▸ **Directions for this task**:
List every section heading that appears in the passage below about the Allied campaign in Italy.

▸ **Passage provided**:
In some points the Italians managed to make the Americans retreat but were met with gunfire from cruisers and destroyers and had to retreat themselves.
THE FIGHTING FOR THE ISLAND STOPS
Italian and German troops managed to hold some positions and key cities, but were met with clear superiority from the Allies, and after a month of fighting, they decided to retreat to the mainland, with a high cost of materials and men: the Italian Army lost 4600 men, and the Germans were not far behind with 4300, and they had a combination of at least 160.000 captured and/or missing.
INVASION OF THE MAINLAND
Troops under the command of Montgomery landed in Calabria on the 3rd of September during “Operation Baytown”. Other troops landed in Salerno on the 9th during “Operation Avalanche”, and were met with resistance from German troops since the Italians had withdrew from the war the day before. Their objective was to capture and hold the strategic port of Naples, with the city itself being rallied by partisans and anti-fascists movements. The Germans knew that the Allies had something prepared, so they managed to reinforce their lines and even hold them for long, trying and almost succeeding into repelling them from their beachhead, but Allied troops managed to resist and secure a perimeter. At this point, and with the Allies coming more near their positions than what they hoped, the Germans decided to retreat over the Winter lines and hold them as long as possible.
American and English troops managed to enter Naples only on the 1st of October 1943, while the City itself was under a rebellion instigated by Antifascists and the Resistance.
THE ALLIED ADVANCE TOWARDS ROME
With the South of the Peninsula formally secured, Allied troops began marching towards Italy’s capital, Rome, not knowing how long the fight would have lasted.
The Fuhrer himself asked his Kesselring to stop the Allies as much as possible and to create a series of defensive lines (known as Winter lines) to try and stop their advance.
This plan, in part, worked: the American offensive was stopped because of the snow and the bad weather conditions, while the British and Canadian troops had no problem and managed to conquer the lines. It took 4 major offensive for the Allies just to breakthrough the Lines, and Rome was finally captured without encountering any major resistance on the 4th of June 1944.
THE ANZIO LANDINGS
This battle occurred between January and June, it was intended as a diversion to outflank German Forces near the Winter Line and to directly attack Rome.
The operation itself was intended to be done with the element of surprise, but it all failed because a subordinate of General Clark thought that this action would have had an immediate counter attack, which did not happen. The Germans, instead, managed to re-organize and counter attack, blocking the American for over 5 months. At the end of may there was finally a breakthrough, and the Allies decided to head directly towards Rome instead of helping their comrades in need of help down south at Monte Cassino.
THE PUSH TOWARDS THE NORTH AND THE GOTHIC LINE
After Rome fell to the Allies, they immediately turned north to try and recapture the remaining parts of Italy occupied by the Germans and the newly founded Italian Socialist Republic.
In August, they pushed forward, taking Florence and coming near the feared Gothic Line.
The Gothic Line was Kesselring’s last major defense line: it was a 320km long line full of machine gun nests, casemates, bunkers, observation posts and artillery positions. The Allies tried for months at capturing these positions, but failed until the decisive breakthrough in April 1945.
In the meantime, the partisans took action and decided to cause problems and distractions to hopefully distract the Germans from sending reinforcements down south.

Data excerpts
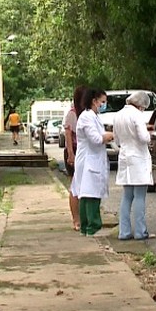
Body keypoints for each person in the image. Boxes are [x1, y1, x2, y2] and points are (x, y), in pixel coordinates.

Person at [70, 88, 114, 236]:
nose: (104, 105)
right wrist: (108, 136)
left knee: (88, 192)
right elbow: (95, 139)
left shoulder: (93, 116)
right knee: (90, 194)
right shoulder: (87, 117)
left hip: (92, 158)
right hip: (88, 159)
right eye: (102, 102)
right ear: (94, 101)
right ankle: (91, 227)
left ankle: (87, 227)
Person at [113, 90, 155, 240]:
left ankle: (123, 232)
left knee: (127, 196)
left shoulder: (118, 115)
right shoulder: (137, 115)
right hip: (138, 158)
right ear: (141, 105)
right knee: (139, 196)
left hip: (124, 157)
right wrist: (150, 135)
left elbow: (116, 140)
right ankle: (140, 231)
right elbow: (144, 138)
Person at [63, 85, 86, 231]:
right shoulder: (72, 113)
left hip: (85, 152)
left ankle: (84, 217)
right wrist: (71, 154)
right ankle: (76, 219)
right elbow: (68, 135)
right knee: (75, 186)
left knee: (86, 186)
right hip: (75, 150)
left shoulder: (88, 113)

▸ **Task answer**:
- THE FIGHTING FOR THE ISLAND STOPS
- INVASION OF THE MAINLAND
- THE ALLIED ADVANCE TOWARDS ROME
- THE ANZIO LANDINGS
- THE PUSH TOWARDS THE NORTH AND THE GOTHIC LINE